1.    Les cours, la formation : Perso je trouve ça super. Comme l’indique le nom de l’école on fait beaucoup de mécanique et d’aéronautique. Qu’est-ce que ça signifie exactement ? En méca c’est la continuité du programme de PSI en gros. Beaucoup de techno, dessin technique, techniques de fabrications, mécanique classique… Côté aéronautique, toutes les applications des cours concernent
l’aéro et on a des cours assez orientés : mécanique des fluides, mécanique du vol…
A savoir par contre il y a pas mal d’informatique en première année (on apprend le langage ADA, des bases en C et C+, programmation avec Excel).
Il y a aussi pas mal de cours sur tout ce qui est en relation avec les moteurs (forcément) : Thermochimie, combustion, transferts de chaleur…
Et tout ce qui touche aux matériaux : polymères, composite, structure, résistance des matériaux, métallurgie.
En effet en 3e année il y a une spécialisation. 3 choix : Aéro (aérodynamique,thermique, énergétique), structure/matériaux, avionique/informatique.
Je conseille donc l’école à tous ceux qui aiment la méca et la SI et bien sûr l’aéronautique.
La formation est aussi assez technique, contrairement à beaucoup de grandes écoles qui proposent des cursus plus management, finance… Ici on est dans le
concret on fait de l’ingénierie, on a des bases techniques solides. Malgré tout l’école n’est pas trop spécialiste, on peut faire beaucoup de choses en y sortant (automobile, énergie, aéro, spatial, informatique…).
Un dernier truc aussi, comme beaucoup d’école de niveau relativement correct il faut travailler un minimum.

2.    Les clubs, la vie associative : Soyons honnête, l’école n’est pas à Poitiers, mais sur le site du Futuroscope (Poitiers est à une dizaine de kilomètres).
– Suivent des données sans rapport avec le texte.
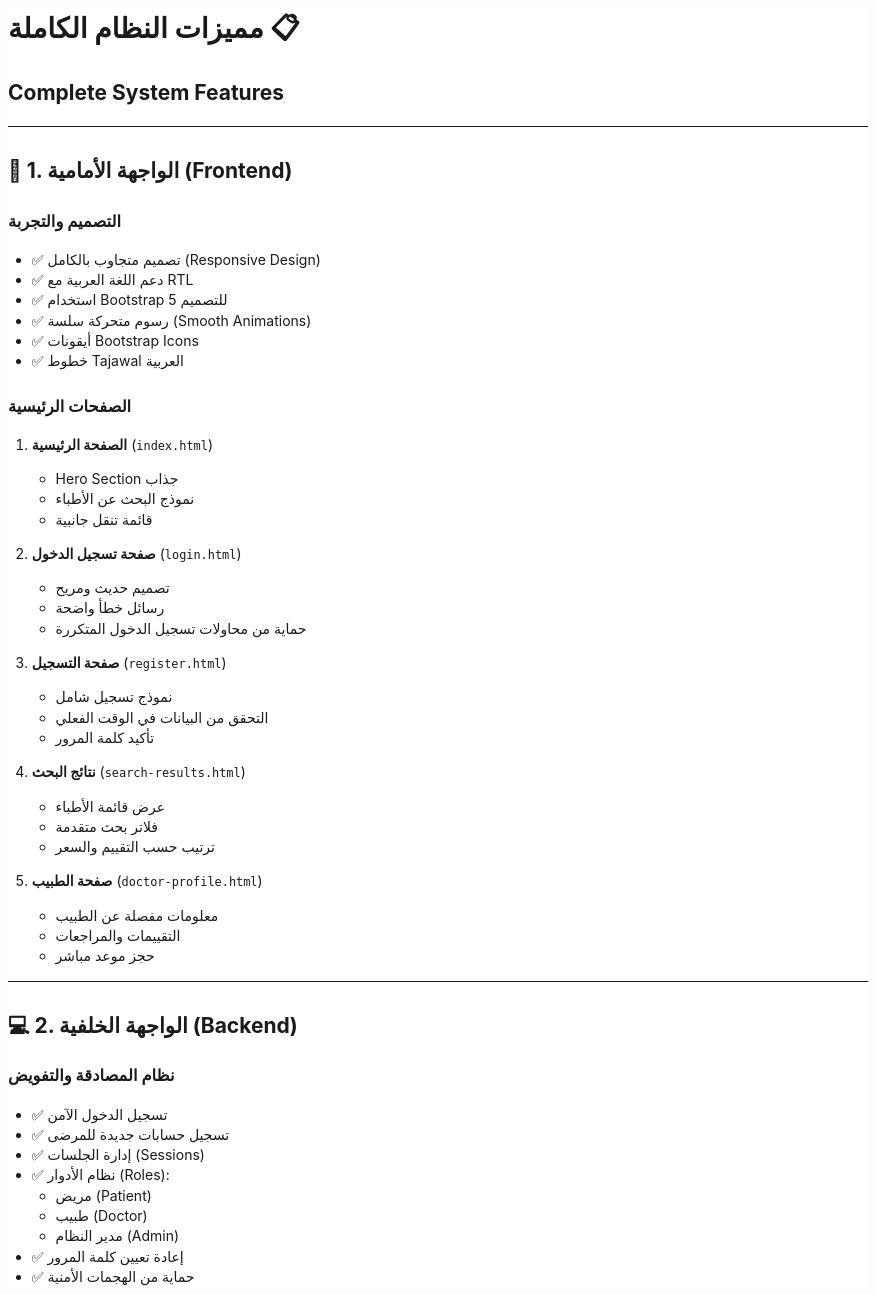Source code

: # مميزات النظام الكاملة 📋
## Complete System Features

---

## 🎨 1. الواجهة الأمامية (Frontend)

### التصميم والتجربة
- ✅ تصميم متجاوب بالكامل (Responsive Design)
- ✅ دعم اللغة العربية مع RTL
- ✅ استخدام Bootstrap 5 للتصميم
- ✅ رسوم متحركة سلسة (Smooth Animations)
- ✅ أيقونات Bootstrap Icons
- ✅ خطوط Tajawal العربية

### الصفحات الرئيسية
1. **الصفحة الرئيسية** (`index.html`)
   - Hero Section جذاب
   - نموذج البحث عن الأطباء
   - قائمة تنقل جانبية

2. **صفحة تسجيل الدخول** (`login.html`)
   - تصميم حديث ومريح
   - رسائل خطأ واضحة
   - حماية من محاولات تسجيل الدخول المتكررة

3. **صفحة التسجيل** (`register.html`)
   - نموذج تسجيل شامل
   - التحقق من البيانات في الوقت الفعلي
   - تأكيد كلمة المرور

4. **نتائج البحث** (`search-results.html`)
   - عرض قائمة الأطباء
   - فلاتر بحث متقدمة
   - ترتيب حسب التقييم والسعر

5. **صفحة الطبيب** (`doctor-profile.html`)
   - معلومات مفصلة عن الطبيب
   - التقييمات والمراجعات
   - حجز موعد مباشر

---

## 💻 2. الواجهة الخلفية (Backend)

### نظام المصادقة والتفويض
- ✅ تسجيل الدخول الآمن
- ✅ تسجيل حسابات جديدة للمرضى
- ✅ إدارة الجلسات (Sessions)
- ✅ نظام الأدوار (Roles):
  - مريض (Patient)
  - طبيب (Doctor)
  - مدير النظام (Admin)
- ✅ إعادة تعيين كلمة المرور
- ✅ حماية من الهجمات الأمنية
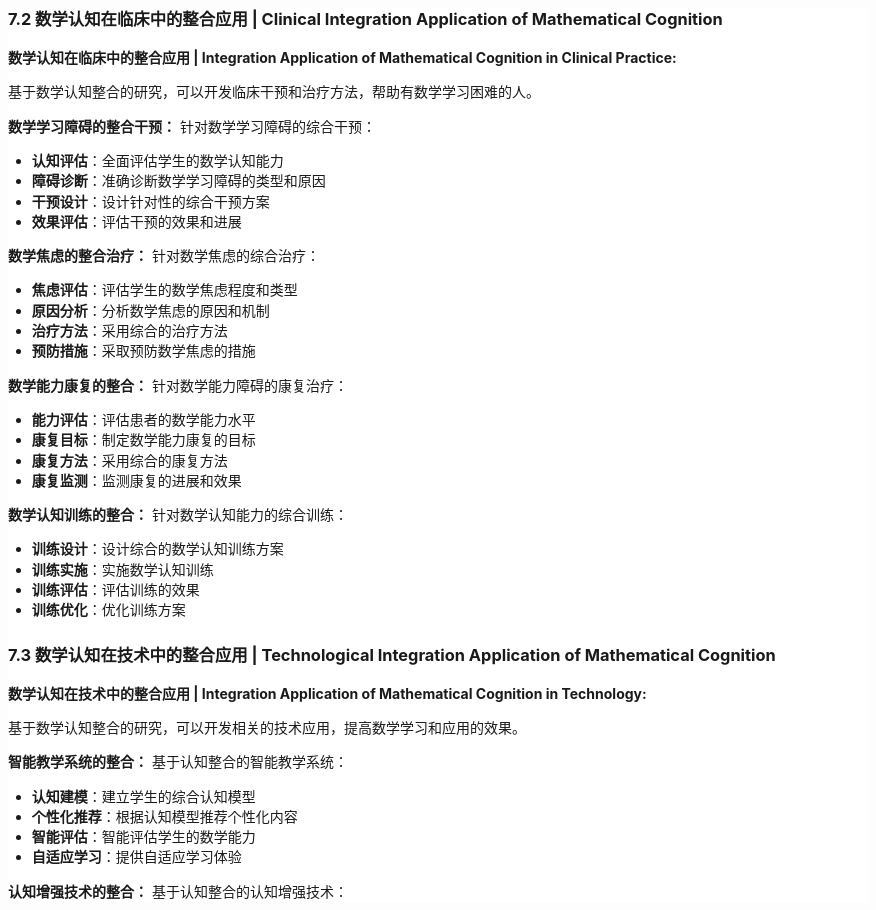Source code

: ### 7.2 数学认知在临床中的整合应用 | Clinical Integration Application of Mathematical Cognition

**数学认知在临床中的整合应用 | Integration Application of Mathematical Cognition in Clinical Practice:**

基于数学认知整合的研究，可以开发临床干预和治疗方法，帮助有数学学习困难的人。

**数学学习障碍的整合干预：**
针对数学学习障碍的综合干预：

- **认知评估**：全面评估学生的数学认知能力
- **障碍诊断**：准确诊断数学学习障碍的类型和原因
- **干预设计**：设计针对性的综合干预方案
- **效果评估**：评估干预的效果和进展

**数学焦虑的整合治疗：**
针对数学焦虑的综合治疗：

- **焦虑评估**：评估学生的数学焦虑程度和类型
- **原因分析**：分析数学焦虑的原因和机制
- **治疗方法**：采用综合的治疗方法
- **预防措施**：采取预防数学焦虑的措施

**数学能力康复的整合：**
针对数学能力障碍的康复治疗：

- **能力评估**：评估患者的数学能力水平
- **康复目标**：制定数学能力康复的目标
- **康复方法**：采用综合的康复方法
- **康复监测**：监测康复的进展和效果

**数学认知训练的整合：**
针对数学认知能力的综合训练：

- **训练设计**：设计综合的数学认知训练方案
- **训练实施**：实施数学认知训练
- **训练评估**：评估训练的效果
- **训练优化**：优化训练方案

### 7.3 数学认知在技术中的整合应用 | Technological Integration Application of Mathematical Cognition

**数学认知在技术中的整合应用 | Integration Application of Mathematical Cognition in Technology:**

基于数学认知整合的研究，可以开发相关的技术应用，提高数学学习和应用的效果。

**智能教学系统的整合：**
基于认知整合的智能教学系统：

- **认知建模**：建立学生的综合认知模型
- **个性化推荐**：根据认知模型推荐个性化内容
- **智能评估**：智能评估学生的数学能力
- **自适应学习**：提供自适应学习体验

**认知增强技术的整合：**
基于认知整合的认知增强技术：
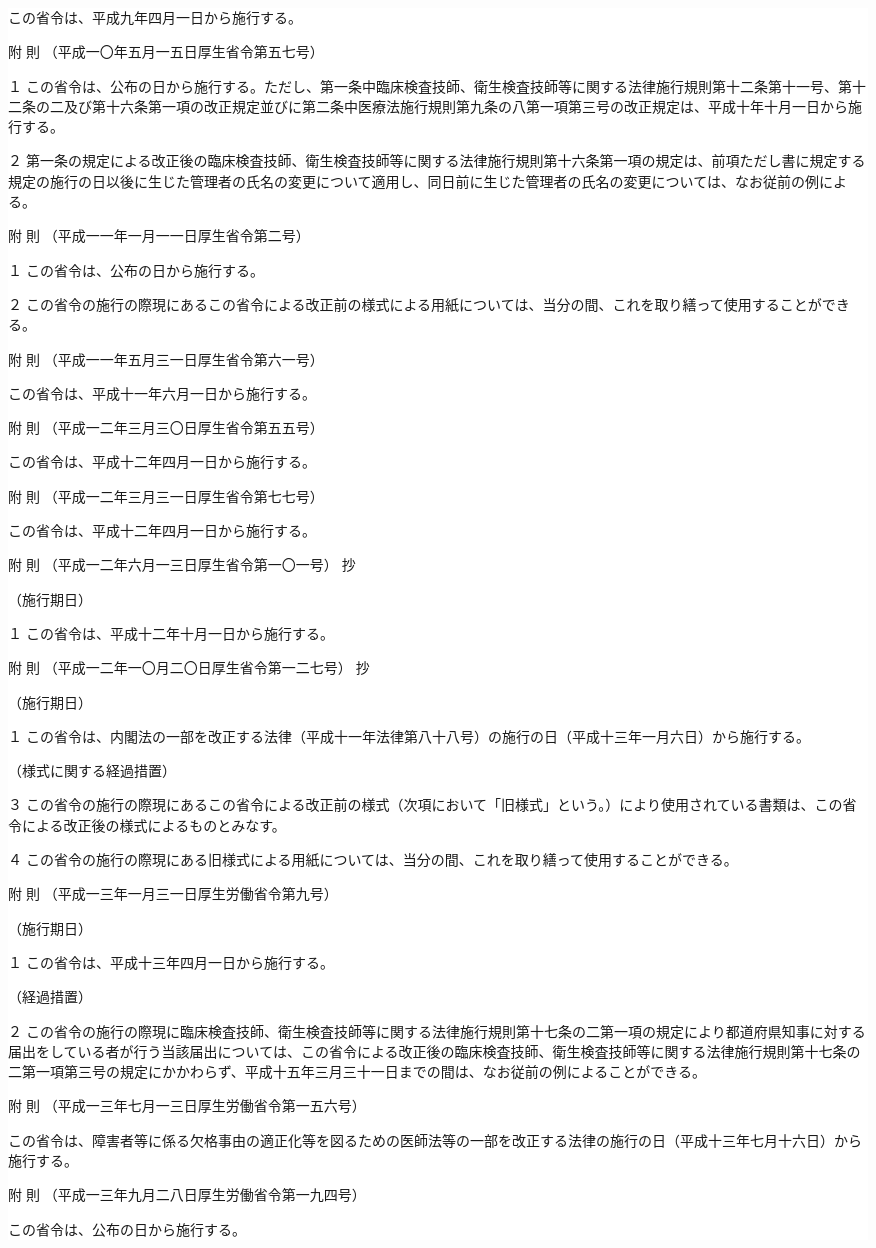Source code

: この省令は、平成九年四月一日から施行する。

附 則 （平成一〇年五月一五日厚生省令第五七号）

１ この省令は、公布の日から施行する。ただし、第一条中臨床検査技師、衛生検査技師等に関する法律施行規則第十二条第十一号、第十二条の二及び第十六条第一項の改正規定並びに第二条中医療法施行規則第九条の八第一項第三号の改正規定は、平成十年十月一日から施行する。

２ 第一条の規定による改正後の臨床検査技師、衛生検査技師等に関する法律施行規則第十六条第一項の規定は、前項ただし書に規定する規定の施行の日以後に生じた管理者の氏名の変更について適用し、同日前に生じた管理者の氏名の変更については、なお従前の例による。

附 則 （平成一一年一月一一日厚生省令第二号）

１ この省令は、公布の日から施行する。

２ この省令の施行の際現にあるこの省令による改正前の様式による用紙については、当分の間、これを取り繕って使用することができる。

附 則 （平成一一年五月三一日厚生省令第六一号）

この省令は、平成十一年六月一日から施行する。

附 則 （平成一二年三月三〇日厚生省令第五五号）

この省令は、平成十二年四月一日から施行する。

附 則 （平成一二年三月三一日厚生省令第七七号）

この省令は、平成十二年四月一日から施行する。

附 則 （平成一二年六月一三日厚生省令第一〇一号） 抄

（施行期日）

１ この省令は、平成十二年十月一日から施行する。

附 則 （平成一二年一〇月二〇日厚生省令第一二七号） 抄

（施行期日）

１ この省令は、内閣法の一部を改正する法律（平成十一年法律第八十八号）の施行の日（平成十三年一月六日）から施行する。

（様式に関する経過措置）

３ この省令の施行の際現にあるこの省令による改正前の様式（次項において「旧様式」という。）により使用されている書類は、この省令による改正後の様式によるものとみなす。

４ この省令の施行の際現にある旧様式による用紙については、当分の間、これを取り繕って使用することができる。

附 則 （平成一三年一月三一日厚生労働省令第九号）

（施行期日）

１ この省令は、平成十三年四月一日から施行する。

（経過措置）

２ この省令の施行の際現に臨床検査技師、衛生検査技師等に関する法律施行規則第十七条の二第一項の規定により都道府県知事に対する届出をしている者が行う当該届出については、この省令による改正後の臨床検査技師、衛生検査技師等に関する法律施行規則第十七条の二第一項第三号の規定にかかわらず、平成十五年三月三十一日までの間は、なお従前の例によることができる。

附 則 （平成一三年七月一三日厚生労働省令第一五六号）

この省令は、障害者等に係る欠格事由の適正化等を図るための医師法等の一部を改正する法律の施行の日（平成十三年七月十六日）から施行する。

附 則 （平成一三年九月二八日厚生労働省令第一九四号）

この省令は、公布の日から施行する。
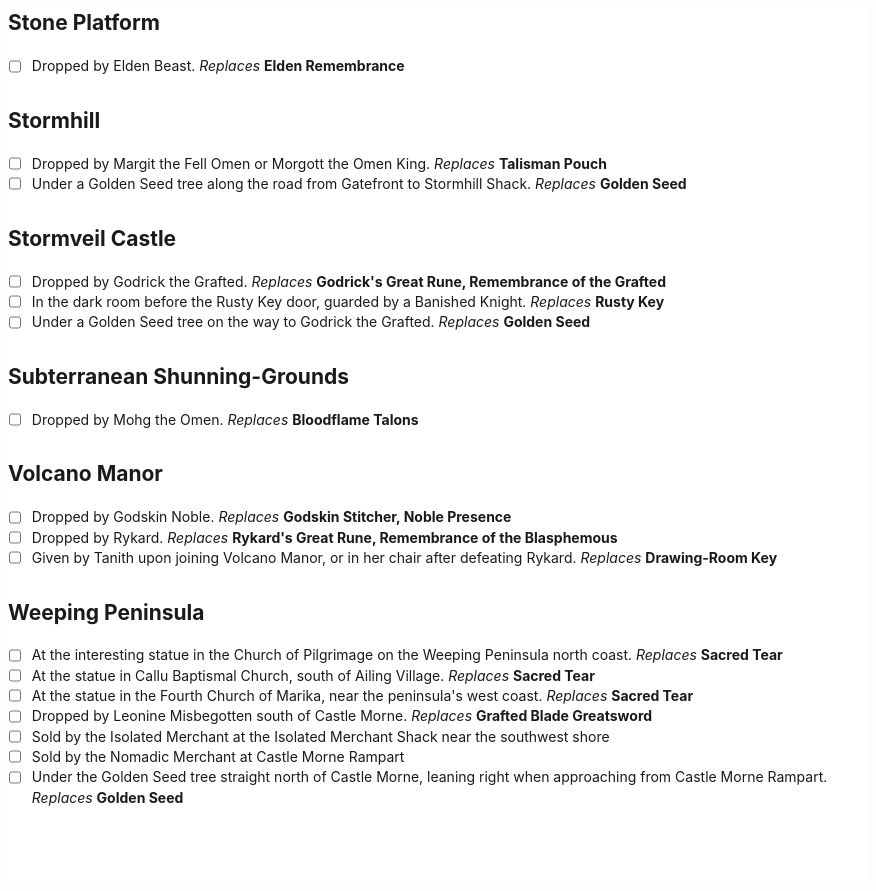 ## Stone Platform
- [ ] Dropped by Elden Beast. 
*Replaces* **Elden Remembrance**

## Stormhill
- [ ] Dropped by Margit the Fell Omen or Morgott the Omen King. 
*Replaces* **Talisman Pouch**
- [ ] Under a Golden Seed tree along the road from Gatefront to Stormhill Shack. 
*Replaces* **Golden Seed**

## Stormveil Castle
- [ ] Dropped by Godrick the Grafted. 
*Replaces* **Godrick's Great Rune, Remembrance of the Grafted**
- [ ] In the dark room before the Rusty Key door, guarded by a Banished Knight. 
*Replaces* **Rusty Key**
- [ ] Under a Golden Seed tree on the way to Godrick the Grafted. 
*Replaces* **Golden Seed**

## Subterranean Shunning-Grounds
- [ ] Dropped by Mohg the Omen. 
*Replaces* **Bloodflame Talons**

## Volcano Manor
- [ ] Dropped by Godskin Noble. 
*Replaces* **Godskin Stitcher, Noble Presence**
- [ ] Dropped by Rykard. 
*Replaces* **Rykard's Great Rune, Remembrance of the Blasphemous**
- [ ] Given by Tanith upon joining Volcano Manor, or in her chair after defeating Rykard. 
*Replaces* **Drawing-Room Key**

## Weeping Peninsula
- [ ] At the interesting statue in the Church of Pilgrimage on the Weeping Peninsula north coast. 
*Replaces* **Sacred Tear**
- [ ] At the statue in Callu Baptismal Church, south of Ailing Village. 
*Replaces* **Sacred Tear**
- [ ] At the statue in the Fourth Church of Marika, near the peninsula's west coast. 
*Replaces* **Sacred Tear**
- [ ] Dropped by Leonine Misbegotten south of Castle Morne. 
*Replaces* **Grafted Blade Greatsword**
- [ ] Sold by the Isolated Merchant at the Isolated Merchant Shack near the southwest shore
- [ ] Sold by the Nomadic Merchant at Castle Morne Rampart
- [ ] Under the Golden Seed tree straight north of Castle Morne, leaning right when approaching from Castle Morne Rampart. 
*Replaces* **Golden Seed**

<br>
<br>
<br>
Conséquences : y a pas grand-chose autours et les relations avec les autres écoles ou facs sont très minces. Heureusement l’école est très dynamique, il y a beaucoup de clubs qui proposent toutes sortes d’activités. De plus si l’activité n’existe pas il y a possibilité de monter son propre club. Le foyer de l’école est ouvert quasiment tout le temps et des soirées sont proposées régulièrement. Si on veut faire quelque chose il y a donc moyen d’être occupé tout le temps. Par exemple cette année je n’ai presque pas eu de temps libre jusqu’à ce week-end.

3.    L’étranger, les stages : Il y a des partenariats avec beaucoup d’universités étrangères pour faire des stages là-bas. Les stages à l’étranger sont fortement conseillés. Il y a aussi la possibilité de faire sa 3e année dans une autre école du réseau Polyméca, du réseau GEA (Grandes Ecoles Aéronautique) ou certaines universités étrangères. Enfin il est possible de faire un double diplôme dans quelques universités étrangères, moyennant 2 ans là-bas. J’aimerais faire un double diplôme mais il est à noter qu’il faut au moins 12,5 de moyenne et un score de 750 au TOEIC.
Pour les stages il y a des partenariats avec pas mal d’entreprises aéronautiques et des forums sont organisés pour trouver des stages, les entreprises viennent se présenter etc.

Voilà en gros ce qui se passe à l’école avec des choses formelles, d’autres moins.
Pour faire encore plus simples on peut résumer ça comme ça :

  • Bien : la formation pour ceux qui aiment méca et aéro (la chimie faut oublier), le dynamisme de l’école, les loyers pas chers parce que c’est le Poitou, le foyer de l’école parce que y a toujours quelque chose à faire et la bière est pas chère, les gens ouverts et géniaux (moi), l’ambiance générale, les possibilités internationales.
  • Pas bien : Le Poitou, il pleut, il vente, il fait froid et y a que des champs ; l’isolement relatif de l’école, le peu de filles par promos, les gros lourds parce que dans une école de méca ça y va.